═══ DATASET ENTRIES ═══

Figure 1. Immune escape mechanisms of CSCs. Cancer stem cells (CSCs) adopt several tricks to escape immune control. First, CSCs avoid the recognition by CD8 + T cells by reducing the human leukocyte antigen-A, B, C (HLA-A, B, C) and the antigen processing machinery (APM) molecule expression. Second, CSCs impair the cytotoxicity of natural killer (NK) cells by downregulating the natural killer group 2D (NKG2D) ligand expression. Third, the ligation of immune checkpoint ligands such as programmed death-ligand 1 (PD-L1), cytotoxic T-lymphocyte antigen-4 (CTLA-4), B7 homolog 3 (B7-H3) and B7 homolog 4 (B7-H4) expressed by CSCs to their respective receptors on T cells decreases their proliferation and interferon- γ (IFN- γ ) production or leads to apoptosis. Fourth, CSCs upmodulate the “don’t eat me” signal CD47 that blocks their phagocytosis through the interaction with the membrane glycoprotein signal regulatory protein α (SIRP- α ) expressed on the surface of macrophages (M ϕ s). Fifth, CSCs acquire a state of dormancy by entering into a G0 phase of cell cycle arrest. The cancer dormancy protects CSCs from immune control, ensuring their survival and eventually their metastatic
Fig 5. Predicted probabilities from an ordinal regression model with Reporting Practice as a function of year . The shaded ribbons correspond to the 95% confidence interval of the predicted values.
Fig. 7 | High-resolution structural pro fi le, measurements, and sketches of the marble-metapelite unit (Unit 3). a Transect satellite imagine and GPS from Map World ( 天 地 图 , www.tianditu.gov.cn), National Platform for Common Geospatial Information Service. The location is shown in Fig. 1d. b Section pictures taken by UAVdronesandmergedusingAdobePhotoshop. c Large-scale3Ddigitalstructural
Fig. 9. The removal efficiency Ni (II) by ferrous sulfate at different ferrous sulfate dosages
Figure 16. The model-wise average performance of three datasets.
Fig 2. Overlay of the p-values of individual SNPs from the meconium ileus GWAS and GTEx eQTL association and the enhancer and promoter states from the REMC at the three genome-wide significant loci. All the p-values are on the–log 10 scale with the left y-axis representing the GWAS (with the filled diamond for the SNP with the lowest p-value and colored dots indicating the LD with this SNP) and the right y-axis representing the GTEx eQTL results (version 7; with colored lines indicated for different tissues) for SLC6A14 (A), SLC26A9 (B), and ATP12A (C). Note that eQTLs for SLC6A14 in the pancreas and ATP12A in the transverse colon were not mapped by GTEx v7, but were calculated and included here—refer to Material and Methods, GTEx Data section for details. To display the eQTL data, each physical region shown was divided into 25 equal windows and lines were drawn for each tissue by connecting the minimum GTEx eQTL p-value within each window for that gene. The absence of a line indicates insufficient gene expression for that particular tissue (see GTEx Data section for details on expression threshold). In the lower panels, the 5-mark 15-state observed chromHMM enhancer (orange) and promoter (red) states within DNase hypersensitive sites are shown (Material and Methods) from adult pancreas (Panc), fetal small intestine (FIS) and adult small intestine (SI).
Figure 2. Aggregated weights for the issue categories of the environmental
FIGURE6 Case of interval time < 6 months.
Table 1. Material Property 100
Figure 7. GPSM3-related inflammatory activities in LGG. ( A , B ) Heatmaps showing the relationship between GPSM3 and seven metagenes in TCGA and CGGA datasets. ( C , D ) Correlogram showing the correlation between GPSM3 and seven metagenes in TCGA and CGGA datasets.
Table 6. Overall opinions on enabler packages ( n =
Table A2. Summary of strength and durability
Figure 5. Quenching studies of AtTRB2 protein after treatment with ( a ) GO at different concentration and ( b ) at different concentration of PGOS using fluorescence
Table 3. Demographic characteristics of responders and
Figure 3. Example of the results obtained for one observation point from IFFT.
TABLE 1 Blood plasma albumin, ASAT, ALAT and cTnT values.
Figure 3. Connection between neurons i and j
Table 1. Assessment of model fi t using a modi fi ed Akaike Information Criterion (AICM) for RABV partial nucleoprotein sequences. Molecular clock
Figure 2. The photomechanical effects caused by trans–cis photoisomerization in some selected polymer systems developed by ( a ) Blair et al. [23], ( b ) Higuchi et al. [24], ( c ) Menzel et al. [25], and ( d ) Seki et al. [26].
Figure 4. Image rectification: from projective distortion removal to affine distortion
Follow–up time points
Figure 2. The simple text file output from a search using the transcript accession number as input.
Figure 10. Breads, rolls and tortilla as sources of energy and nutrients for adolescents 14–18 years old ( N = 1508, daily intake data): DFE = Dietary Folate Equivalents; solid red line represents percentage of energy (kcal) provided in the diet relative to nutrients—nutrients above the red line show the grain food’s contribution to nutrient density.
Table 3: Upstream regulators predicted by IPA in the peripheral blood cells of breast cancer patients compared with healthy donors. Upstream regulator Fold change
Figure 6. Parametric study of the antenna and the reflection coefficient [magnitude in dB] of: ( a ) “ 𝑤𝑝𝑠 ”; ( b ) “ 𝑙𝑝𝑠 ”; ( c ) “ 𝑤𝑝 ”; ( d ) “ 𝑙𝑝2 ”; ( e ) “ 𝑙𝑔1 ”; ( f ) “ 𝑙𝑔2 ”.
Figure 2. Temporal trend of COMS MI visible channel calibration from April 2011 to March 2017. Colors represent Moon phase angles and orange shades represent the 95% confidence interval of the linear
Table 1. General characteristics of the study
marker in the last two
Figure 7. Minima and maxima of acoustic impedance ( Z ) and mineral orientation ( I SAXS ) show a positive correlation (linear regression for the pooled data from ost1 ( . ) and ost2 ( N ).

═══

EXERCISE AIM - Scan the data, and report each line that uses the word "correlation".

OUTPUT -
Figure 7. GPSM3-related inflammatory activities in LGG. ( A , B ) Heatmaps showing the relationship between GPSM3 and seven metagenes in TCGA and CGGA datasets. ( C , D ) Correlogram showing the correlation between GPSM3 and seven metagenes in TCGA and CGGA datasets.
Figure 7. Minima and maxima of acoustic impedance ( Z ) and mineral orientation ( I SAXS ) show a positive correlation (linear regression for the pooled data from ost1 ( . ) and ost2 ( N ).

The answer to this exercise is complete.